The Sharks scored first in the game as they capitalised on the Crusaders’ early loose rugby, and even at that early stage it looked like it might be one of those Crusaders off-nights. The early kicking by the Sharks was poor, but they enjoyed the early territory and it paid off when Frans Steyn broke through and a well-executed pass put S’bura Sithole in for the try.

The Crusaders struck back almost immediately when they effectively punished a poor Sharks kick, this time from Lwazi Mvovo, with the Crusaders being more pinpoint in returning it and the ball bouncing in front of two converging Sharks defenders. Sam Whitelock picked up and passed out to Colin Slade, who had missed a penalty just a minute or two earlier, and the flyhalf slid over for the try that equalised the scores.

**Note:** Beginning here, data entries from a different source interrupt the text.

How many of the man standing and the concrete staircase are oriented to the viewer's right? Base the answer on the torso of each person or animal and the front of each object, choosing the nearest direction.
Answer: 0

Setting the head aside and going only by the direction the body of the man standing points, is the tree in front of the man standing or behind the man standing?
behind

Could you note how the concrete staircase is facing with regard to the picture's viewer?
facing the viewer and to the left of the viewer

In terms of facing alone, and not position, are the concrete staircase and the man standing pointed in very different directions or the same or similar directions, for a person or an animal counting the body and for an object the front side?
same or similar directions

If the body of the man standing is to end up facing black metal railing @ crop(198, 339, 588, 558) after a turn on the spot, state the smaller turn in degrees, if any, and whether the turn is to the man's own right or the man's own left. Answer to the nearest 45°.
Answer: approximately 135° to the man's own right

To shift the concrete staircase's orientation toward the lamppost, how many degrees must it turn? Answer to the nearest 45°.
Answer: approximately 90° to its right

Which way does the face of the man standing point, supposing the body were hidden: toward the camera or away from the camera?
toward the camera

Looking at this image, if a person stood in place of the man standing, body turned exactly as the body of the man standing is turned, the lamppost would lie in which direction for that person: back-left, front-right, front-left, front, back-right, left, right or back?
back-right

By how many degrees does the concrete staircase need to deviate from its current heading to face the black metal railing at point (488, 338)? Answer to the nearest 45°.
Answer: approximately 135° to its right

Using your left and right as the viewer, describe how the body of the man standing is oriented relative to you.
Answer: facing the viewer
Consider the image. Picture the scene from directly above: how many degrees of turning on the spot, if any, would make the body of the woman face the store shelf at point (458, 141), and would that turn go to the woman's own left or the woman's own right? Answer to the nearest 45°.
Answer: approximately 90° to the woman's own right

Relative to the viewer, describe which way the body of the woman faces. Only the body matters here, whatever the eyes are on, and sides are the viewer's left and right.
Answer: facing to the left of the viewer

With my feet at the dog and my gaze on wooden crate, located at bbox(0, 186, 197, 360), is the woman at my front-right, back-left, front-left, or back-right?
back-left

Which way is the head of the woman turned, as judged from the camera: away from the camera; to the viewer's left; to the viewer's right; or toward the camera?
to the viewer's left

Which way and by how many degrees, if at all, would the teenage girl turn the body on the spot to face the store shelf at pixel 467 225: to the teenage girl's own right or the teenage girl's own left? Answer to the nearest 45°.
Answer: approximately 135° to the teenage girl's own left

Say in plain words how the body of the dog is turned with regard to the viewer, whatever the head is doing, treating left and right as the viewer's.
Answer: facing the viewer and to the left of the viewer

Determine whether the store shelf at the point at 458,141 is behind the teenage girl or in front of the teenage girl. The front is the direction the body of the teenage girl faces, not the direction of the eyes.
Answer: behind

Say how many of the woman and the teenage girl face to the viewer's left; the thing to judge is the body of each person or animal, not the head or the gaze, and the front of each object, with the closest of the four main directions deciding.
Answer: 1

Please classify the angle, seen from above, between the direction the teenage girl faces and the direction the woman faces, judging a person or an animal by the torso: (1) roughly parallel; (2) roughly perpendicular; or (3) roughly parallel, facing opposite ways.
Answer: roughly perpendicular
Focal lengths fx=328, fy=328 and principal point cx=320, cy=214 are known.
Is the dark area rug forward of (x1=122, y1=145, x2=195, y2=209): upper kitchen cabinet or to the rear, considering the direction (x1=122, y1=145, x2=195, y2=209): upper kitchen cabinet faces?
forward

Then came Deysel’s stomp, which was replayed for the referee, who really had no choice but to produce the red card on the basis of the evidence put before him. Slade kicked the resultant penalty to put the Crusaders into the lead for the first time in the game.

For the next 10 to 15 minutes the Crusaders were completely dominant, camping inside the Sharks’ 22 for much of that time, and the Sharks struggled to get hold of the ball, repeatedly knocking it on when it was kicked onto them. But the Crusaders could only get another Slade penalty from all the ascendancy they were enjoying at that point, and it came back to bite the home team later.

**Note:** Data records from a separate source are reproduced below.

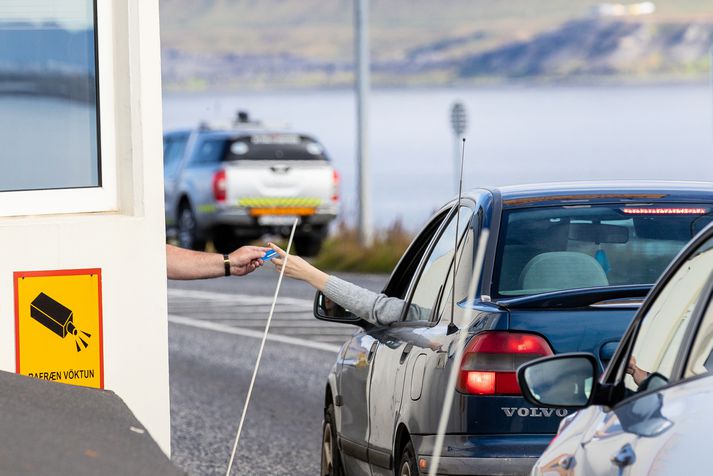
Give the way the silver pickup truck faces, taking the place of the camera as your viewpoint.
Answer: facing away from the viewer and to the left of the viewer

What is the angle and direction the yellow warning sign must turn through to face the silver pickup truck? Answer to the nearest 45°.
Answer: approximately 180°

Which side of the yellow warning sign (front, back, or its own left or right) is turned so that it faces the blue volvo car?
left

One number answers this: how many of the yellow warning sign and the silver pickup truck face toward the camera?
1

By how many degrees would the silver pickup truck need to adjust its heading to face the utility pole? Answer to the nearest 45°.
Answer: approximately 135° to its right

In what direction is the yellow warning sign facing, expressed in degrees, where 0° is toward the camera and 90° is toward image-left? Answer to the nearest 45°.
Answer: approximately 0°

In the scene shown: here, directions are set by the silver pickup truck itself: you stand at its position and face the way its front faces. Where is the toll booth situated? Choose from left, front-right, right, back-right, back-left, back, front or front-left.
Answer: back-left

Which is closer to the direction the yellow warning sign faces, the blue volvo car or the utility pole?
the blue volvo car

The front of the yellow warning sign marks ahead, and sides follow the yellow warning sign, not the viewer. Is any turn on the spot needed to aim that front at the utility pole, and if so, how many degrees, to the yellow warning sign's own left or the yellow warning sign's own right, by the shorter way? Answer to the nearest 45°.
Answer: approximately 180°
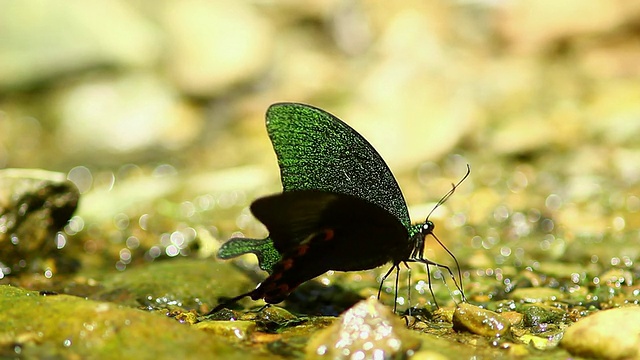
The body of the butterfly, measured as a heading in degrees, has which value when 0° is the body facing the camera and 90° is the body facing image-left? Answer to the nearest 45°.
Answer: approximately 270°

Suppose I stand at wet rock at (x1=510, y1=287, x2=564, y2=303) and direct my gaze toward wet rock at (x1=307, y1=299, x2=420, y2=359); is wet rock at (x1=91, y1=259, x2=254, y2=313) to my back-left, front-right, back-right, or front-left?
front-right

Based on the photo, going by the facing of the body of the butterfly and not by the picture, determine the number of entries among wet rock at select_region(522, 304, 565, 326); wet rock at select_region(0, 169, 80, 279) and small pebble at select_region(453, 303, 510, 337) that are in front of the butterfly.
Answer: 2

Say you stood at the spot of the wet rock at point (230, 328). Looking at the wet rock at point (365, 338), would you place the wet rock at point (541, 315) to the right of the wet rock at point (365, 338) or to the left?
left

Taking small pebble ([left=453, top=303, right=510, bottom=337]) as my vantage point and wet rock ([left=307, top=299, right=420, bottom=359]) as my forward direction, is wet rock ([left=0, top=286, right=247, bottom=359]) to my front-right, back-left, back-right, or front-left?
front-right

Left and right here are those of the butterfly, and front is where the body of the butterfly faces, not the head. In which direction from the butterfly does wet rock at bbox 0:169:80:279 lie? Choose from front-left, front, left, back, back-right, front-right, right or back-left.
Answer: back-left

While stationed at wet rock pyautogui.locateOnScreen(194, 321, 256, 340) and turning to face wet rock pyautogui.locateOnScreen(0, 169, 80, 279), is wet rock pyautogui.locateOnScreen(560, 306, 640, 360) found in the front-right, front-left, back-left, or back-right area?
back-right

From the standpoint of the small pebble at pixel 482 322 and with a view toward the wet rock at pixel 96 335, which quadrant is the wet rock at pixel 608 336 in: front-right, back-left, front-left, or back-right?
back-left

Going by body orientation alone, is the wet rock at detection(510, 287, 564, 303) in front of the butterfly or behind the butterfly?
in front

Perhaps one of the turning points in the game was the penalty that Frans Steyn kicked on the halftime hooter to cut the Crusaders advantage at the break to 13-10. Considering how dominant the Crusaders were in virtually every statistic, the Sharks would have been mightily pleased to go to the break just three points down and it would have boosted their confidence.

What boosted their confidence even more was the way Cobus Reinach, not for the first time, harried Crusaders scrumhalf Willie Heinz into error. Building up from a line-out well inside the Sharks’ half, Heinz passed the ball against Reinach’s knee as he tried to link with the rest of the backline. Reinach, who was at the heart of much of what went right from the Sharks, hoofed ahead and used his pace to win the foot race and score in the left corner.

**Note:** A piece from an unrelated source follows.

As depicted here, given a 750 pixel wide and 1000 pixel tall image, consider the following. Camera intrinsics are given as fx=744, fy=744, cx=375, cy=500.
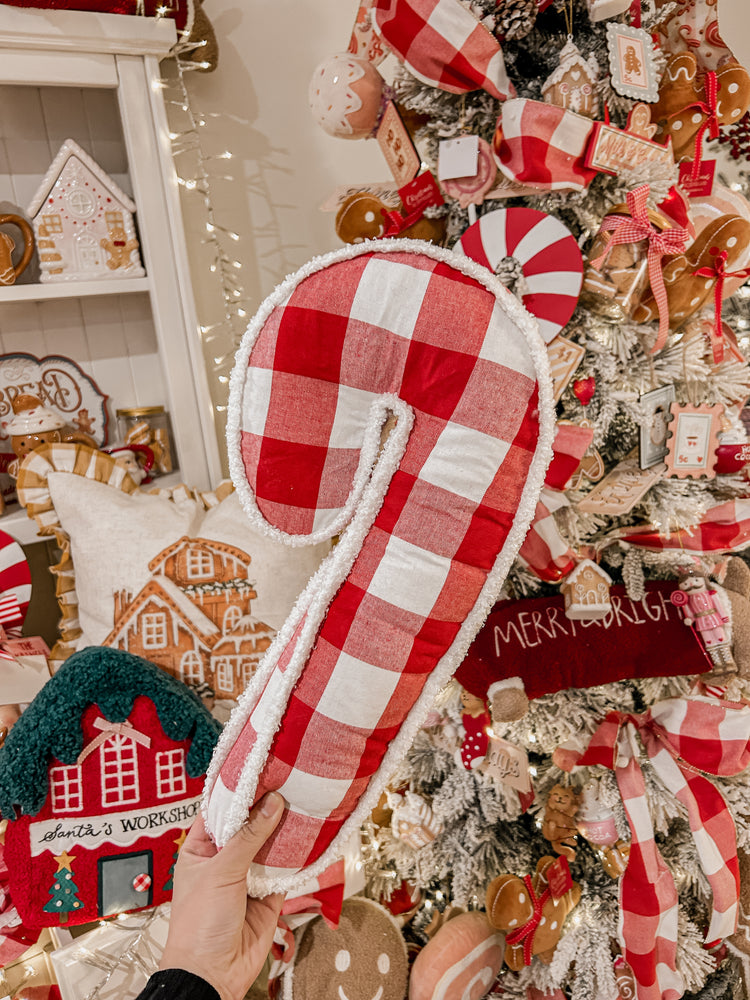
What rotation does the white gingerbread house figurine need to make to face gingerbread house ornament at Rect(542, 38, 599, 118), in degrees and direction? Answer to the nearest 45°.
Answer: approximately 45° to its left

If the Steyn penalty had given the Sharks some confidence, the Reinach try doubled that and made the team believe they could win. Conversely, the Crusaders started to look more and more rattled.

SIade kicked a penalty to draw the Sharks lead back to just one point but the Sharks responded with one from Steyn, and then two more Slade penalties made it 22-20 to the Crusaders. That lead change should have been a significant one as it coincided with Willem Alberts being yellow carded for tackling the man without the ball. Again though the Crusaders never took advantage, and when Alberts returned, replacement Tim Swiel had kicked a pressure penalty to make it 23-22 to the Sharks.

Another Slade penalty with six minutes left looked like it might be the clincher, but full marks to the Sharks for again not giving up. They got field position and a forward drive resulted in replacement hooker Kyle Cooper – the entire reserve front-row was on by then – bursting through a gap and scoring the match-clinching try.

Crusaders - Tries: Colin Slade. Conversions: Slade. Penalties: Slade (5).
Sharks - Tries: Sibusiso Sithole, Cobus Reinach, Kyle Cooper. Conversions: Frans Steyn (2), Tim Swiel. Penalties: Steyn (2), Swiel.